Because the new pattern is one the athlete's body isn't used to, it could have unintended consequences in other joints.

Soreness in a joint can also cause unstable motion, which could lead to damage as well. Injuries, especially to the ankle, affect a person's sense of where the joint is in time and space.

And, says Dr. Gerald Finerman, director of UCLA's orthopaedic sports medicine program, subsequent injuries can also occur because of the downtime that injured athletes experience. Finely tuned professional and collegiate athletes lose their fitness edge if they take a few weeks off to let an injury recover.

That's why when football players sprain their ankles, UCLA has them put on a buoyancy vest and run in a swimming pool without putting any pressure on their sore ankle. "It's important to not only rehabilitate the specific site you're concerned about, but the athlete's entire fitness," Finerman says.

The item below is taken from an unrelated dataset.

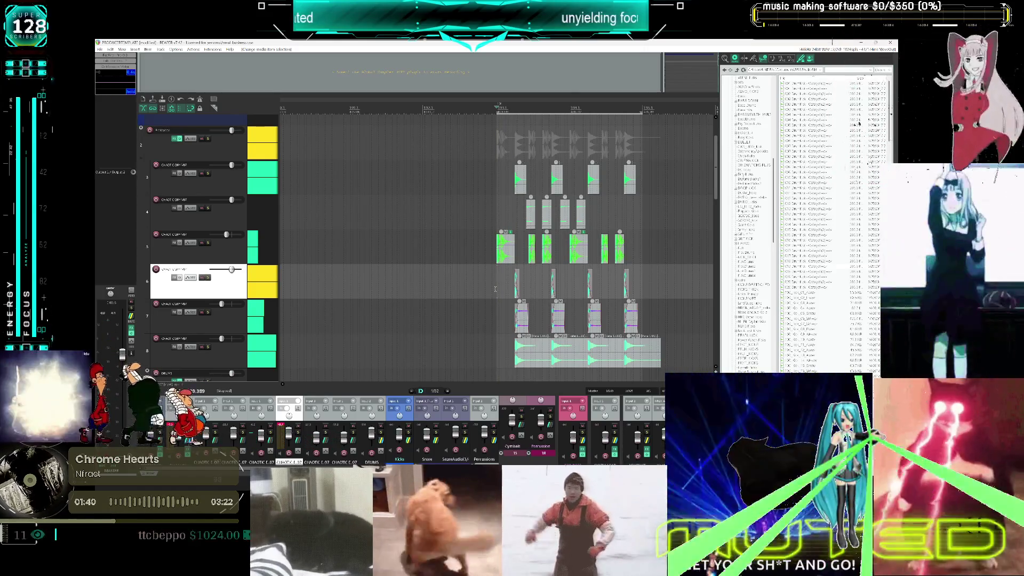
key(space)
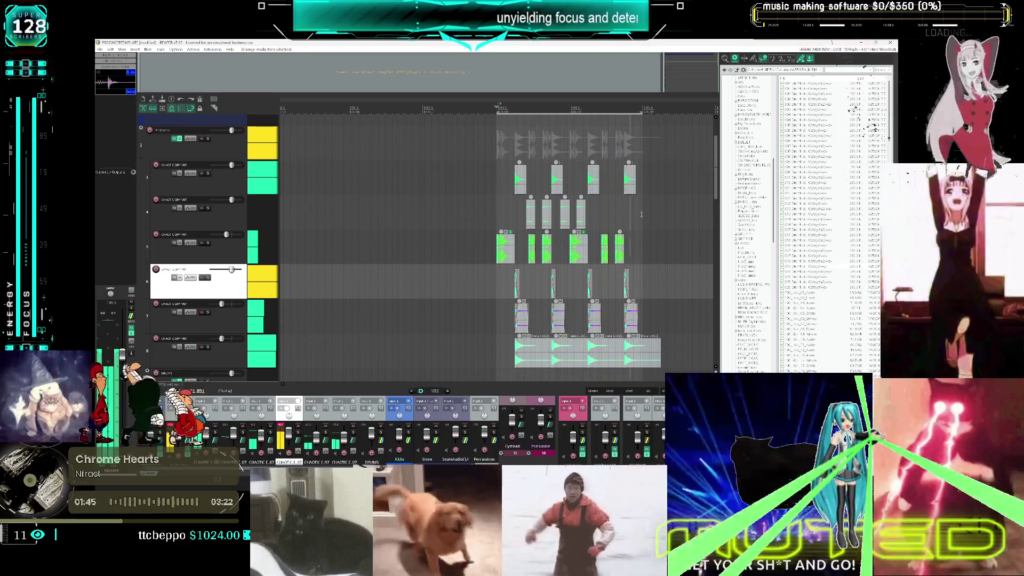
key(space)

A person's body type can lead to certain injuries, which then, predictably, lead to certain other injuries, says sports medicine director Dr. Joel Brenner of the Children's Hospital of the King's Daughters in Norfolk, Va. People whose leg joints and muscles are a little out of whack -- people who have bow legs, for example -- are prone to an injury called iliotibial band syndrome (ITBS), which pains the knees. The knee pain can then lead to shin splints or stress fractures, Brenner says.

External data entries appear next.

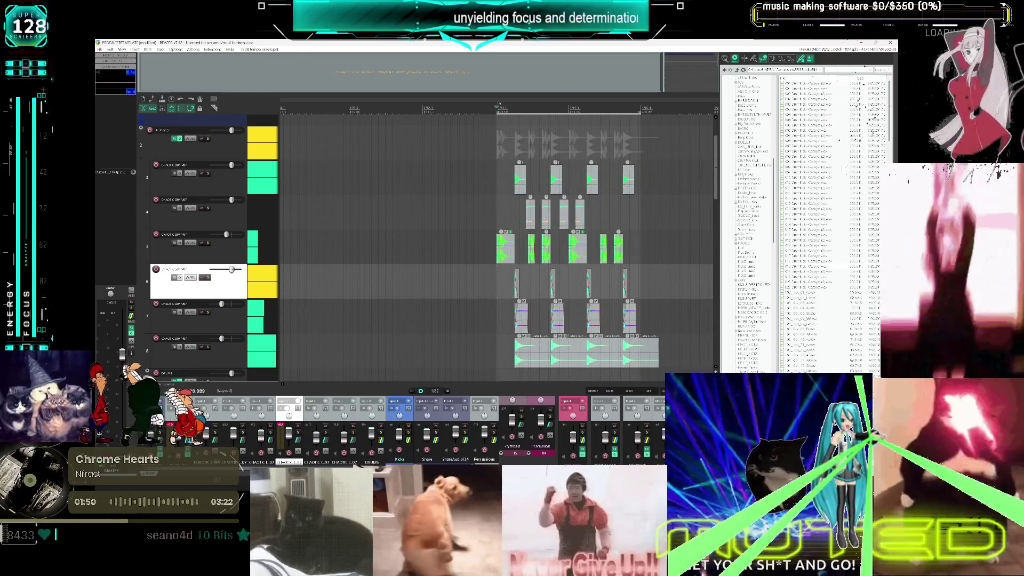
click(495, 327)
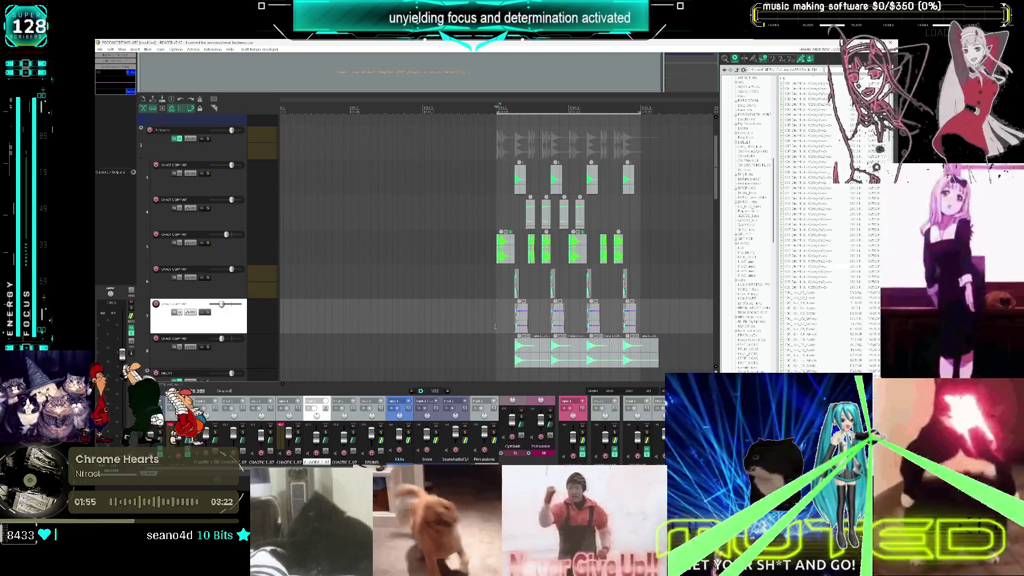
key(space)
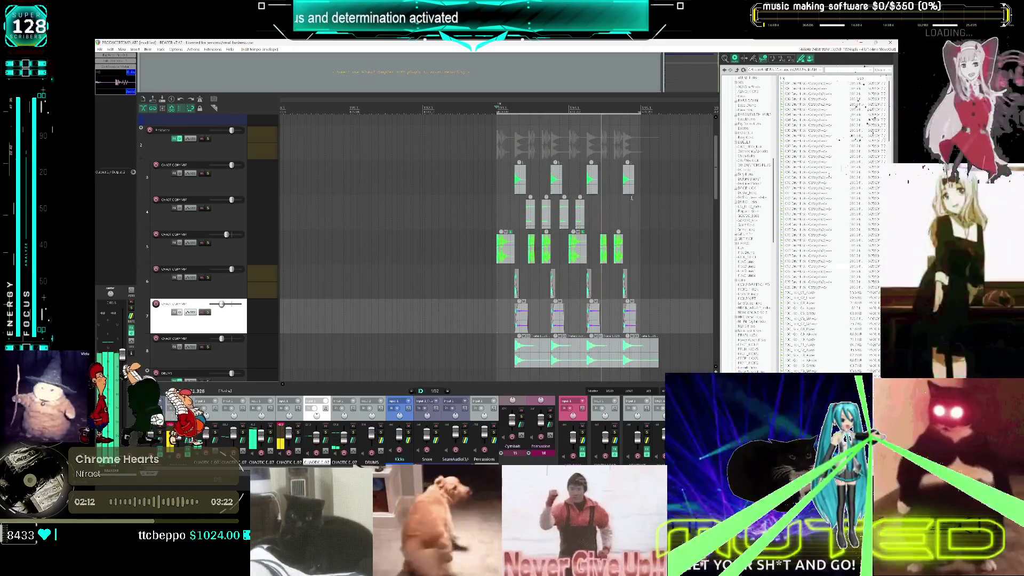
key(Delete)
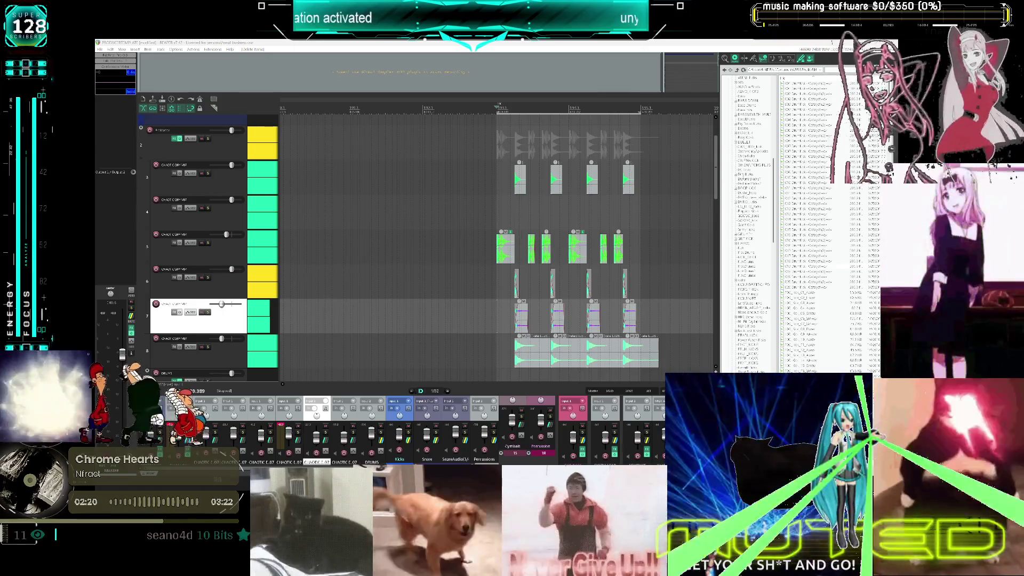
scroll(504, 228, down, 5)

Making sure the first injury is fully recovered is key to preventing additional injuries, the doctors say. "Waiting for the pain to go away is not enough to be considered cured," Brenner says. Finerman says recovering joints should have the same range of motion as the healthy joints, and the limb should be worked until it regains its full strength. In addition, tests exist that determine whether an injury is fully recovered, Finerman says, although the tests aren't often used. "Coaches don't say, 'Run this at the same time as you ran it before you were injured,' " he says.

The doctors say there's no way to tell for sure, in the case of one athlete, if the first injury led to a second -- unless the player returned to the sport still obviously injured. Beckham speculated in media reports that maybe he went back too soon. But McAllister guesses that the golden boy of soccer just had some bad luck. And so did his fans.